ACTIVITY A — In the text on benchmarking in Python, write out the passage from "Today we provide" up to and including "script in Python.", swapping every "script" for "utility".

PROVIDED TEXT —
++++
Today we provide a helpful script inspired by R’s microbenchmark package for benchmarking in Python. We then use this script to compare random number generation (RNG) in Python vs R. You may want to view a previous blog on R vs Python.
At the moment if you want to benchmark functions in Python, there are limited tools that allow you to do this apart from basic clock time. The timeit module is available but it doesn’t have the most convenient usage syntax. So after using the microbenchmark package, we were inspired to outline a similar simple script in Python.
The code in this blog entry is run/compiled on Ubuntu 14.04, core i7 processor having 16 GB RAM, using the g++ version 4.8.2 compiler, R version 3.1.0, Python version 2.7.6. The script is now located in github.
++++
Data entries:
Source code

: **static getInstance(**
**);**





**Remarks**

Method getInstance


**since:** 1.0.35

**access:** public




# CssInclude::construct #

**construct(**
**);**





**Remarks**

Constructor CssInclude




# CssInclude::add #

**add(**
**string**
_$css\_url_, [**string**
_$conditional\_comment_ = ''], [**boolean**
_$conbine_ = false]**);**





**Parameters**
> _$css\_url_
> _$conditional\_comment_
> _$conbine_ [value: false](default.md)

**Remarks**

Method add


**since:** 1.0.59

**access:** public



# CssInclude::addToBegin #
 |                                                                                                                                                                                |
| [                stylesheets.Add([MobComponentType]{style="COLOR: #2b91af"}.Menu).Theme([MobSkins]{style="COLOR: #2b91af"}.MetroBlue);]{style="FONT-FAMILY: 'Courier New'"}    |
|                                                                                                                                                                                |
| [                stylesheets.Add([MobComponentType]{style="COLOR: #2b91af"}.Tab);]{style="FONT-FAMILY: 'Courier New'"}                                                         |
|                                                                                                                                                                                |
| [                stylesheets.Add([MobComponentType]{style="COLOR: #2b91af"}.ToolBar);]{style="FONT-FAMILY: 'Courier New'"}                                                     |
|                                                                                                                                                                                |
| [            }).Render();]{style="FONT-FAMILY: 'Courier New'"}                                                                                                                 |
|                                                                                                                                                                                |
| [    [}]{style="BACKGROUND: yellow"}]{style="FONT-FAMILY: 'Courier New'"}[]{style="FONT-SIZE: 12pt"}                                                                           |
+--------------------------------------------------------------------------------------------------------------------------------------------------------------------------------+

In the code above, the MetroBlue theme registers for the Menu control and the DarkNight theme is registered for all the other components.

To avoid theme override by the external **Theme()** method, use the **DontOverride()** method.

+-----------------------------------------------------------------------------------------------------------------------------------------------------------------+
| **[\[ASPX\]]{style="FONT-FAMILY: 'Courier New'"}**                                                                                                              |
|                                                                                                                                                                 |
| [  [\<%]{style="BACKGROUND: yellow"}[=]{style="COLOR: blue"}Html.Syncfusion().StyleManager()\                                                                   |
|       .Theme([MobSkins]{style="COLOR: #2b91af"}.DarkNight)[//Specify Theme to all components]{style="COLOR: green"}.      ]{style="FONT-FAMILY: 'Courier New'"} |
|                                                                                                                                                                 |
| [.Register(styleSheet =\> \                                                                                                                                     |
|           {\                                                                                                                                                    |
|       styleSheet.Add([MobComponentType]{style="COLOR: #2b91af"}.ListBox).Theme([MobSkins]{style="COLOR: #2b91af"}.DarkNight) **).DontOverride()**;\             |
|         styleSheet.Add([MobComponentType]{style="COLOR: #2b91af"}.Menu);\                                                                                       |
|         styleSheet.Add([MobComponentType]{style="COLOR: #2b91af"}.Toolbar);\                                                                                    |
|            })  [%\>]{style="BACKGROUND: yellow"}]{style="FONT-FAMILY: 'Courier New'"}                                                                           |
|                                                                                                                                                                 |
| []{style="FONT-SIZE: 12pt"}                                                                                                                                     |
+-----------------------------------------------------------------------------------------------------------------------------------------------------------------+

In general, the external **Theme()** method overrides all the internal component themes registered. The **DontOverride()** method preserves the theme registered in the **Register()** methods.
++++
ACTIVITY B — Put the lines of the records from the line with "In the code" up to and including the line with "To avoid theme" into a Markdown table with the columns Row and Line, leaving out blank lines.

OUTPUT A —
Today we provide a helpful utility inspired by R’s microbenchmark package for benchmarking in Python. We then use this utility to compare random number generation (RNG) in Python vs R. You may want to view a previous blog on R vs Python.
At the moment if you want to benchmark functions in Python, there are limited tools that allow you to do this apart from basic clock time. The timeit module is available but it doesn’t have the most convenient usage syntax. So after using the microbenchmark package, we were inspired to outline a similar simple utility in Python.

OUTPUT B —
| Row | Line |
|---|---|
| 1 | In the code above, the MetroBlue theme registers for the Menu control and the DarkNight theme is registered for all the other components. |
| 2 | To avoid theme override by the external **Theme()** method, use the **DontOverride()** method. |